Top of Document segment

Why Did People Use Iodine Pills After Chernobyl?

Iodine was distributed to residents around Chernobyl after the disaster, but it was likely given out too late to have any significant effect.
Trevor English

The Chernobyl disaster has been brought back up to the forefront of public discussion in recent months thanks to the miniseries on HBO. One notable aspect of that miniseries that people are now wondering about is the usage of iodine pills following the disaster.

In a notable scene in the first episode, one of the nurses asks the doctor whether they have iodine pills on hand to treat the radiation. The doctor expresses confusion as to why that would be needed. So let's answer that question – why would iodine pills be used after nuclear exposure?

Why Did People Use Iodine Pills After Chernobyl?
Source:  Paweł "pbm" Szubert/Wikimedia

How do iodine pills help after radiation exposure?

The shortest answer to the above question is that iodine pills change how our bodies behave, which reduces the risk posed by radiation exposure. The much longer explanation isn't as simple.

Iodine pills don't have any anti-radiation effects directly. Iodine doesn't ward off free neutrons or neutralize radioactive dust. In whole, iodine doesn't mean you have to remove yourself from the radioactive contaminants, rather it just stands as a safeguard if you do get exposed

This is how they work:

The human body needs iodine to survive, specifically in your thyroid. Iodine is the key chemical that allows your thyroid to produce the hormones that it normally produces and spreads throughout the body. Iodine deficiencies, apart from radioactive exposure, do occur, which lead to swelling of the thyroid glands. Young children with deficiencies can actually develop intellectual issues as well.

Bottom of Document segment

● **Questions**:
(a) Revise the Chernobyl iodine article between "Iodine was distributed" and "following the disaster.", inclusive, so that "disaster" becomes "accident".
(b) Write the next part of the Chernobyl iodine article, picking up after its final sentence.

Top of Supplied material

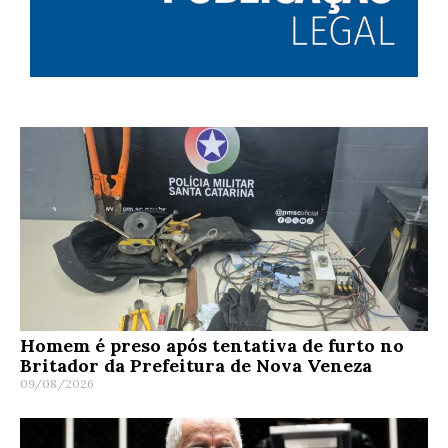
Homem é preso após tentativa de furto no
Britador da Prefeitura de Nova Veneza
09/08/2026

Bottom of Supplied material

● **Your responses**:
(a)
Iodine was distributed to residents around Chernobyl after the accident, but it was likely given out too late to have any significant effect.
Trevor English

The Chernobyl accident has been brought back up to the forefront of public discussion in recent months thanks to the miniseries on HBO. One notable aspect of that miniseries that people are now wondering about is the usage of iodine pills following the accident.

(b)
One thing you might not realize is that iodine is added to salt (at least in the U.S.) to prevent deficiencies in the population.

RELATED: CHERNOBYL - A TIMELINE OF THE WORST NUCLEAR ACCIDENT IN HISTORY

All of that said, iodine comes in different isotopes or versions of the element. Naturally occurring iodine is always iodine-127, which has 53 protons and 74 neutrons.

This iodine isotope, iodine-127 isn't radioactive, and it's what your thyroid needs. However, when uranium atoms shatter inside of the core of a nuclear reactor, they split into several smaller atoms, commonly iodine-131.

Iodine-131 is highly radioactive, meaning that it rapidly decays and fires off neutrons, with a half-life of 8 days. When your body is presented with this iodine molecule, it happily accepts it as normal iodine and stores it in your thyroid. This causes your body to house a radioactive element inside, where the iodine-131 will happily keep spewing neutrons and damaging your DNA. 

So, if you were to take a large dose of iodine-127, you'd fill up your body with safe iodine and keep it from absorbing the iodine-131. In essence, you take iodine pills after radiation exposure to fill your body's iodine "glass" up so that it can't accept any more of the element.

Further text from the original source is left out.